WHAT YOU WILL DO >> Reproduce the tail of the data exactly. It starts at the line containing "Page size: 1241x1754." and runs to the last line.

.....

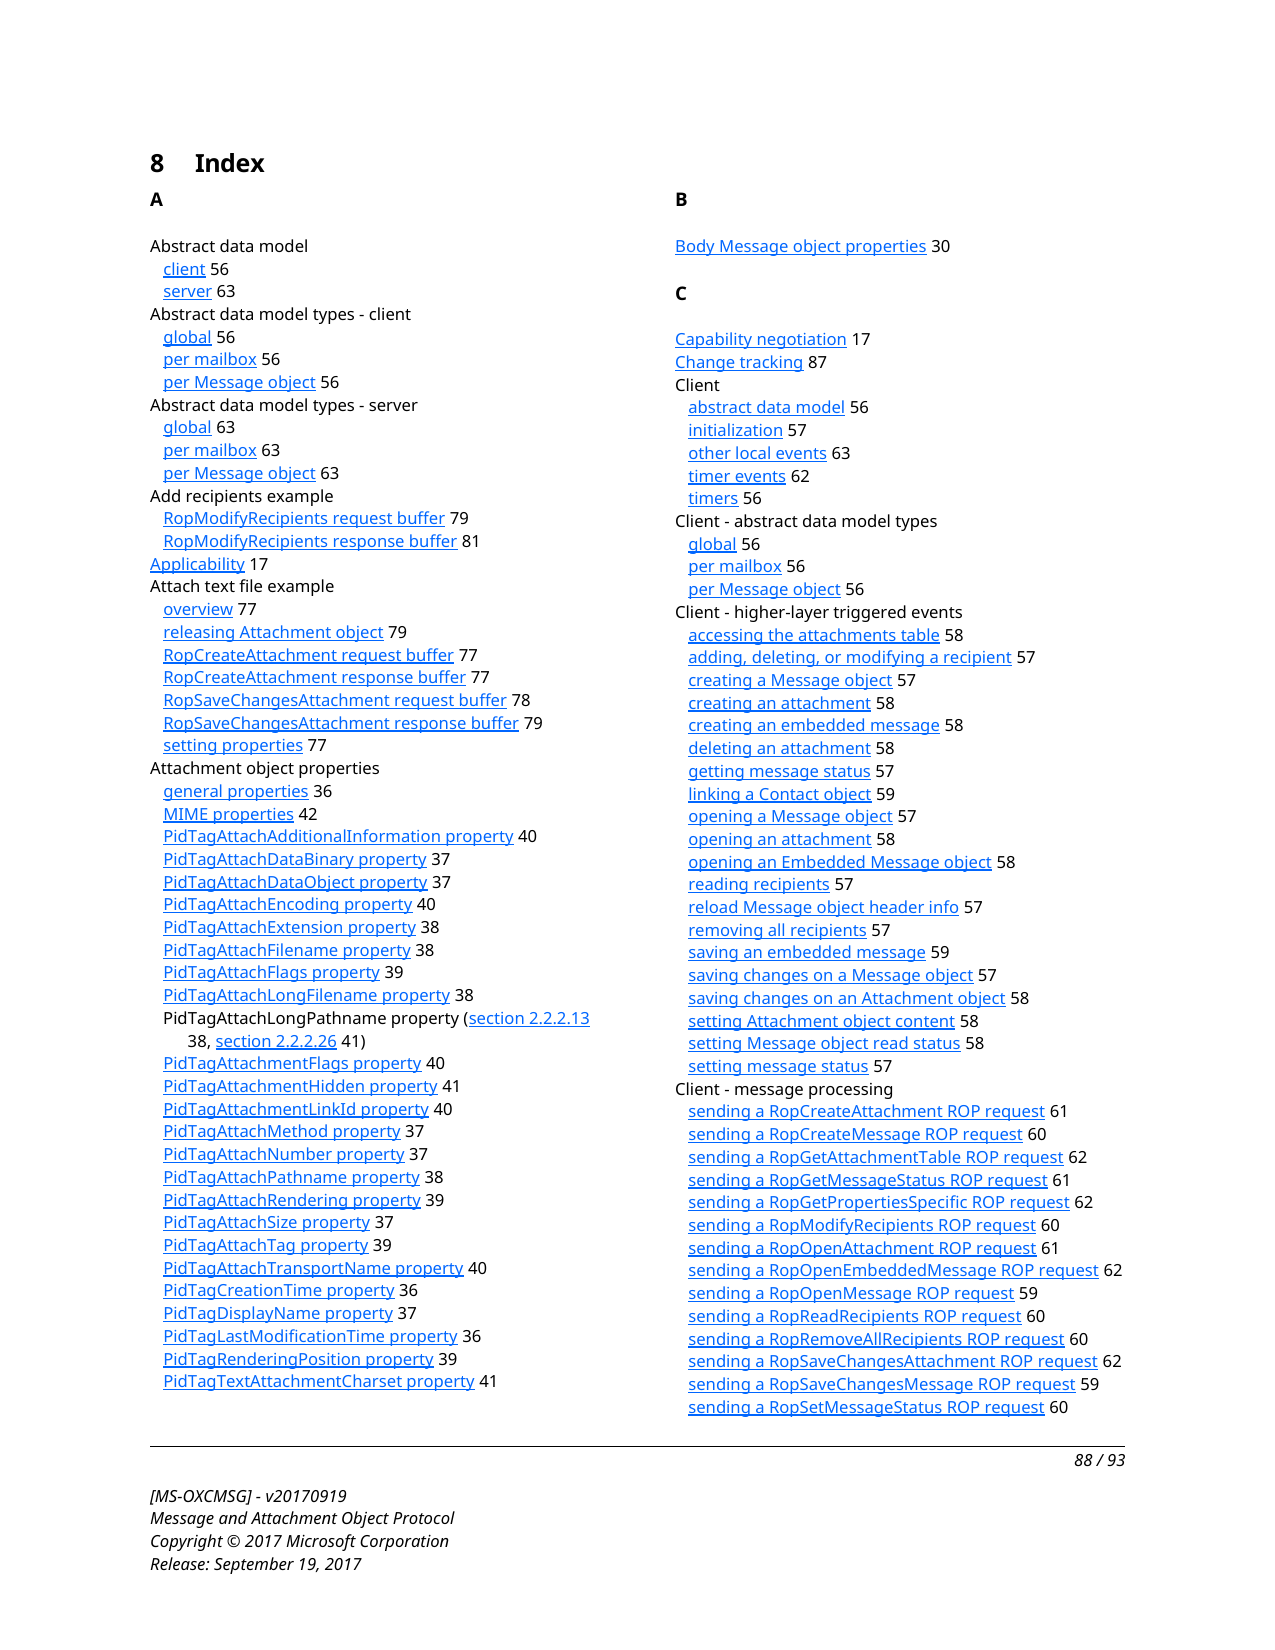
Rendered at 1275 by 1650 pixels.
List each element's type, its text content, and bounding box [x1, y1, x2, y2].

text Change tracking 84 [675, 351, 1125, 373]
text PidTagAttachTransportName property 38 [150, 1256, 600, 1279]
text PidTagAttachFlags property 37 [150, 961, 600, 984]
text sending a RopReadRecipients ROP request 58 [675, 1304, 1125, 1327]
text global 61 [150, 416, 600, 439]
text Attachment object properties [150, 757, 600, 779]
text sending a RopGetAttachmentTable ROP request 60 [675, 1146, 1125, 1168]
text PidTagAttachNumber property 35 [150, 1143, 600, 1165]
text initialization 54 [675, 419, 1125, 442]
text PidTagAttachmentLinkId property 38 [150, 1097, 600, 1120]
text B [675, 186, 1125, 212]
text reading recipients 55 [675, 873, 1125, 896]
text Client - higher-layer triggered events [675, 601, 1125, 623]
text Add recipients example [150, 484, 600, 507]
text creating an embedded message 56 [675, 714, 1125, 737]
text sending a RopOpenEmbeddedMessage ROP request 60 [675, 1259, 1125, 1282]
text releasing Attachment object 77 [150, 620, 600, 643]
text sending a RopCreateMessage ROP request 57 [675, 1123, 1125, 1146]
text getting message status 55 [675, 759, 1125, 782]
text sending a RopModifyRecipients ROP request 58 [675, 1214, 1125, 1236]
text setting properties 75 [150, 734, 600, 757]
text saving an embedded message 56 [675, 941, 1125, 964]
text sending a RopRemoveAllRecipients ROP request 58 [675, 1327, 1125, 1350]
text removing all recipients 55 [675, 918, 1125, 941]
text PidTagAttachmentFlags property 38 [150, 1052, 600, 1074]
text Client - message processing [675, 1077, 1125, 1100]
text PidTagAttachFilename property 36 [150, 938, 600, 961]
text per Message object 54 [150, 371, 600, 393]
text global 54 [150, 325, 600, 348]
text PidTagAttachLongFilename property 36 [150, 984, 600, 1006]
text Abstract data model types - server [150, 393, 600, 416]
text Client [675, 373, 1125, 396]
subtitle Index [150, 146, 1125, 180]
text PidTagAttachDataBinary property 35 [150, 847, 600, 870]
text PidTagCreationTime property 35 [150, 1279, 600, 1302]
text RopCreateAttachment request buffer 75 [150, 643, 600, 666]
text opening an Embedded Message object 56 [675, 850, 1125, 873]
text PidTagAttachPathname property 37 [150, 1165, 600, 1188]
text PidTagAttachTag property 37 [150, 1233, 600, 1256]
text sending a RopOpenAttachment ROP request 59 [675, 1236, 1125, 1259]
text saving changes on a Message object 55 [675, 964, 1125, 987]
text per Message object 54 [675, 578, 1125, 601]
text Applicability 17 [150, 552, 600, 575]
text RopSaveChangesAttachment response buffer 76 [150, 711, 600, 734]
text PidTagAttachAdditionalInformation property 38 [150, 825, 600, 847]
text reload Message object header info 55 [675, 896, 1125, 918]
text PidTagAttachDataObject property 35 [150, 870, 600, 893]
text sending a RopSaveChangesMessage ROP request 57 [675, 1373, 1125, 1395]
text sending a RopSetMessageStatus ROP request 58 [675, 1395, 1125, 1418]
text PidTagAttachSize property 35 [150, 1211, 600, 1233]
text per Message object 61 [150, 461, 600, 484]
text PidTagAttachmentHidden property 39 [150, 1074, 600, 1097]
text per mailbox 61 [150, 439, 600, 461]
text PidTagTextAttachmentCharset property 39 [150, 1370, 600, 1392]
text server 60 [150, 280, 600, 302]
text PidTagDisplayName property 35 [150, 1302, 600, 1324]
text opening an attachment 56 [675, 828, 1125, 850]
text PidTagAttachEncoding property 38 [150, 893, 600, 916]
text sending a RopGetPropertiesSpecific ROP request 60 [675, 1191, 1125, 1214]
text Body Message object properties 29 [675, 234, 1125, 257]
text linking a Contact object 57 [675, 782, 1125, 805]
text RopCreateAttachment response buffer 75 [150, 666, 600, 688]
text PidTagRenderingPosition property 37 [150, 1347, 600, 1370]
text abstract data model 54 [675, 396, 1125, 419]
text other local events 60 [675, 442, 1125, 464]
text creating an attachment 56 [675, 691, 1125, 714]
text PidTagLastModificationTime property 35 [150, 1324, 600, 1347]
text accessing the attachments table 56 [675, 623, 1125, 646]
text PidTagAttachExtension property 36 [150, 916, 600, 938]
text Capability negotiation 17 [675, 328, 1125, 351]
text global 54 [675, 532, 1125, 555]
text PidTagAttachLongPathname property (section 2.2.2.13 36, section 2.2.2.26 39) [150, 1006, 600, 1052]
text RopModifyRecipients response buffer 79 [150, 529, 600, 552]
text adding, deleting, or modifying a recipient 55 [675, 646, 1125, 669]
text general properties 34 [150, 779, 600, 802]
text opening a Message object 55 [675, 805, 1125, 828]
text Client - abstract data model types [675, 510, 1125, 532]
text creating a Message object 55 [675, 669, 1125, 691]
text per mailbox 54 [150, 348, 600, 371]
text saving changes on an Attachment object 56 [675, 987, 1125, 1009]
text overview 75 [150, 598, 600, 620]
text Abstract data model types - client [150, 302, 600, 325]
text PidTagAttachMethod property 36 [150, 1120, 600, 1143]
text per mailbox 54 [675, 555, 1125, 578]
text RopModifyRecipients request buffer 77 [150, 507, 600, 529]
text setting Message object read status 55 [675, 1032, 1125, 1055]
text timers 54 [675, 487, 1125, 510]
text RopSaveChangesAttachment request buffer 76 [150, 688, 600, 711]
text client 54 [150, 257, 600, 280]
text sending a RopGetMessageStatus ROP request 58 [675, 1168, 1125, 1191]
text Abstract data model [150, 234, 600, 257]
text MIME properties 40 [150, 802, 600, 825]
text setting Attachment object content 56 [675, 1009, 1125, 1032]
text sending a RopSaveChangesAttachment ROP request 60 [675, 1350, 1125, 1373]
text Attach text file example [150, 575, 600, 598]
text C [675, 280, 1125, 305]
text sending a RopOpenMessage ROP request 57 [675, 1282, 1125, 1304]
text setting message status 55 [675, 1055, 1125, 1077]
text sending a RopCreateAttachment ROP request 59 [675, 1100, 1125, 1123]
text deleting an attachment 56 [675, 737, 1125, 759]
text timer events 60 [675, 464, 1125, 487]
text A [150, 186, 600, 212]
text PidTagAttachRendering property 37 [150, 1188, 600, 1211]
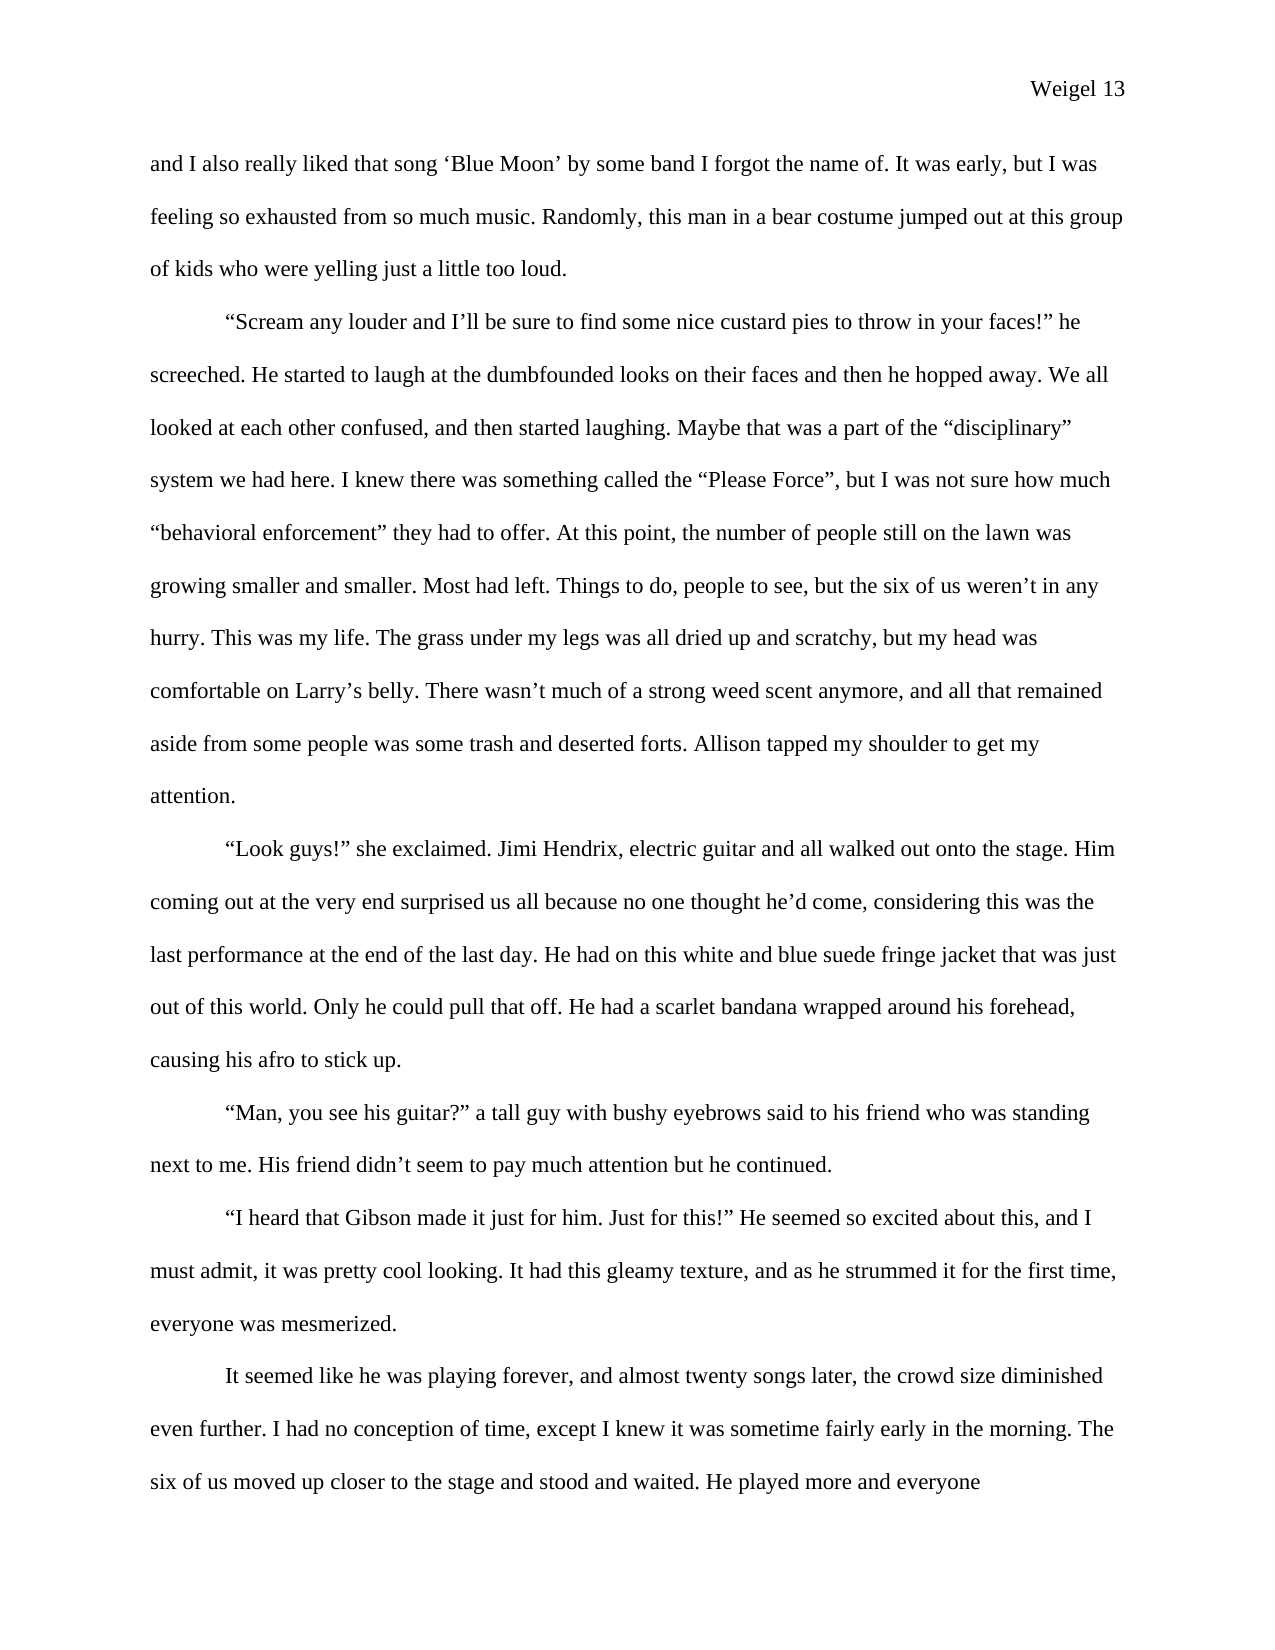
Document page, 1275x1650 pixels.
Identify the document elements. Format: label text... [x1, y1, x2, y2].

text “I heard that Gibson made it just for him. Just for this!” He seemed so excited about this, and I must admit, it was pretty cool looking. It had this gleamy texture, and as he strummed it for the first time, everyone was mesmerized. [150, 1204, 1125, 1336]
text “Scream any louder and I’ll be sure to find some nice custard pies to throw in your faces!” he screeched. He started to laugh at the dumbfounded looks on their faces and then he hopped away. We all looked at each other confused, and then started laughing. Maybe that was a part of the “disciplinary” [150, 308, 1125, 440]
text “Man, you see his guitar?” a tall guy with bushy eyebrows said to his friend who was standing next to me. His friend didn’t seem to pay much attention but he continued. [150, 1099, 1125, 1178]
text “Look guys!” she exclaimed. Jimi Hendrix, electric guitar and all walked out onto the stage. Him coming out at the very end surprised us all because no one thought he’d come, considering this was the last performance at the end of the last day. He had on this white and blue suede fringe jacket that was just out of this world. Only he could pull that off. He had a scarlet bandana wrapped around his forehead, causing his afro to stick up. [150, 835, 1125, 1072]
text system we had here. I knew there was something called the “Please Force”, but I was not sure how much “behavioral enforcement” they had to offer. At this point, the number of people still on the lawn was growing smaller and smaller. Most had left. Things to do, people to see, but the six of us weren’t in any hurry. This was my life. The grass under my legs was all dried up and scratchy, but my head was comfortable on Larry’s belly. There wasn’t much of a strong weed scent anymore, and all that remained aside from some people was some trash and deserted forts. Allison tapped my shoulder to get my attention. [150, 466, 1125, 809]
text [150, 150, 1125, 282]
text It seemed like he was playing forever, and almost twenty songs later, the crowd size diminished even further. I had no conception of time, except I knew it was sometime fairly early in the morning. The six of us moved up closer to the stage and stood and waited. He played more and everyone [150, 1362, 1125, 1494]
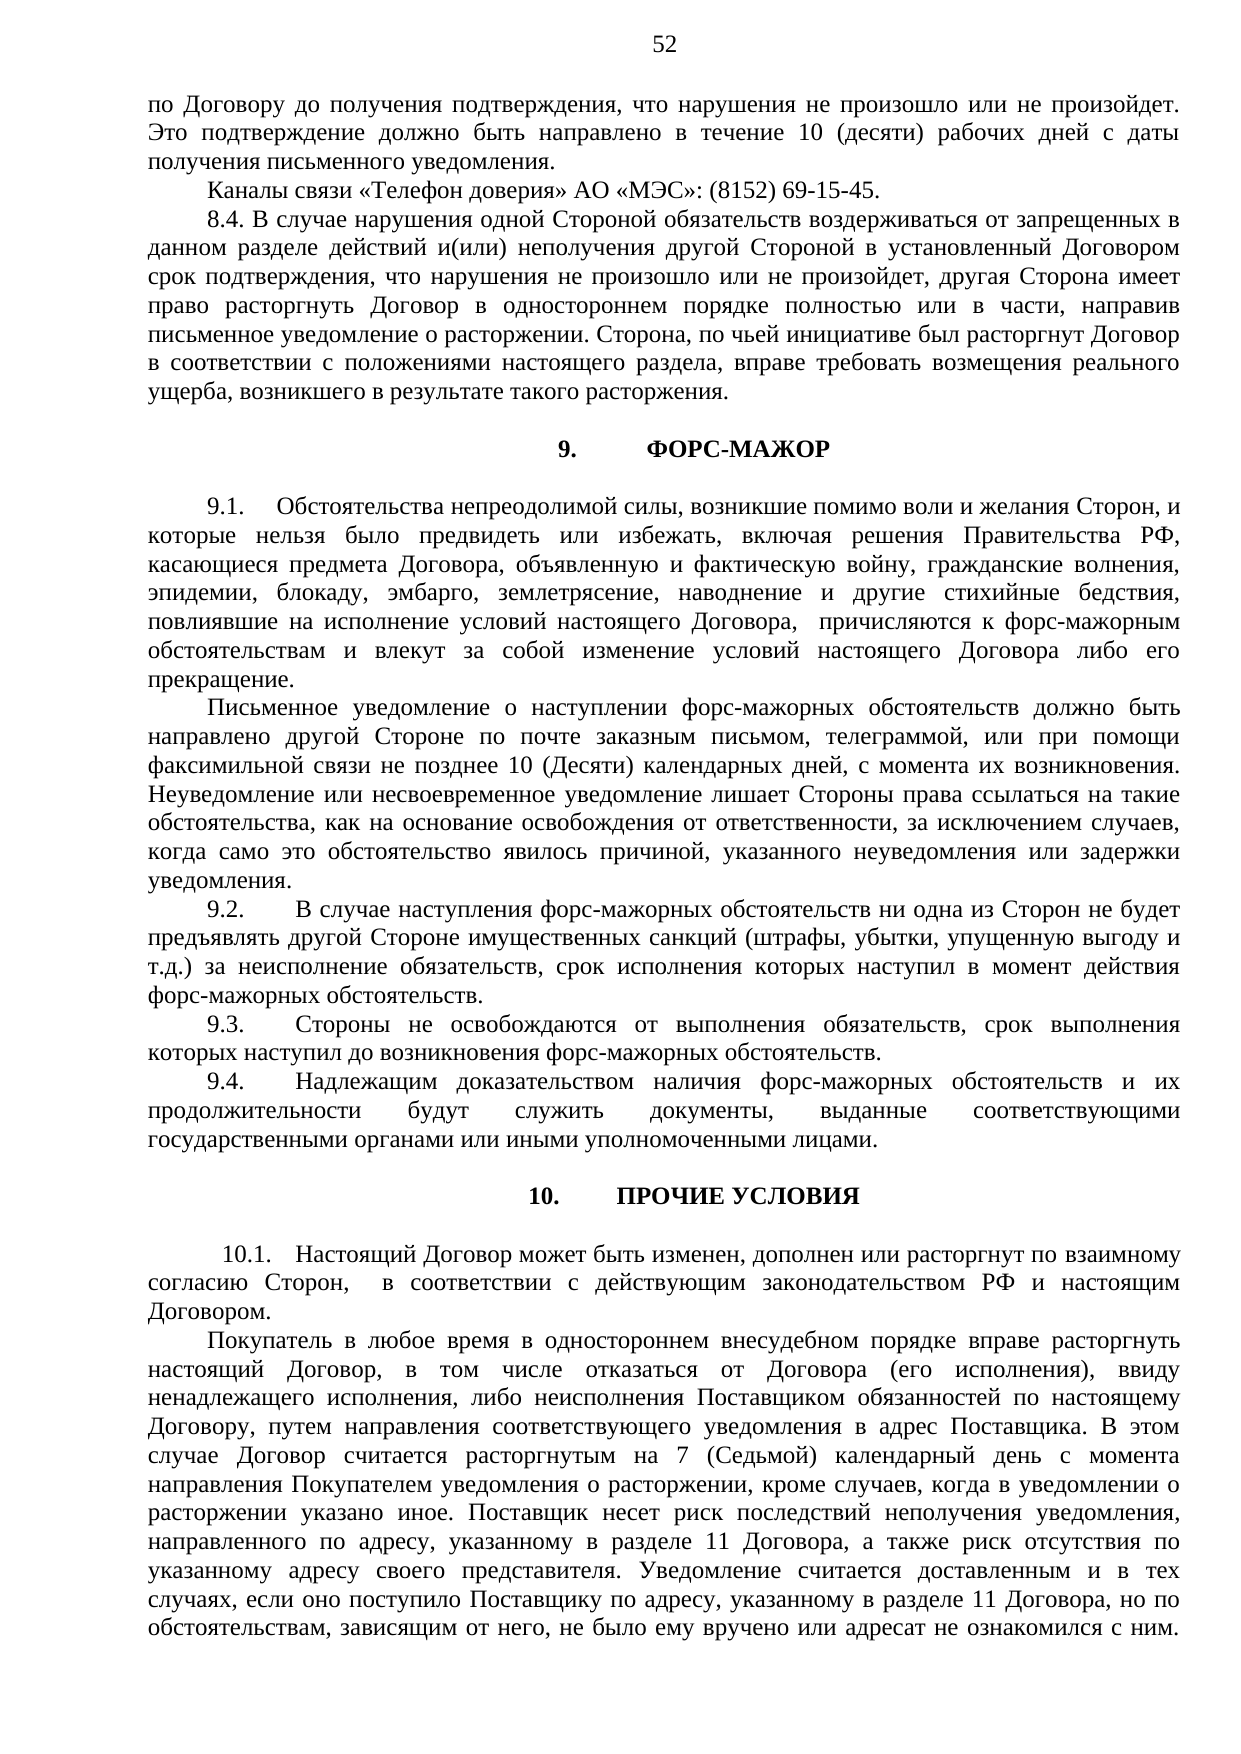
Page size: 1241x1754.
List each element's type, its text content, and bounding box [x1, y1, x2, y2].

.....

ANSWER >>
Page size: 1241x1754.
List each element's type, its text content, and bounding box [x1, y1, x2, y2].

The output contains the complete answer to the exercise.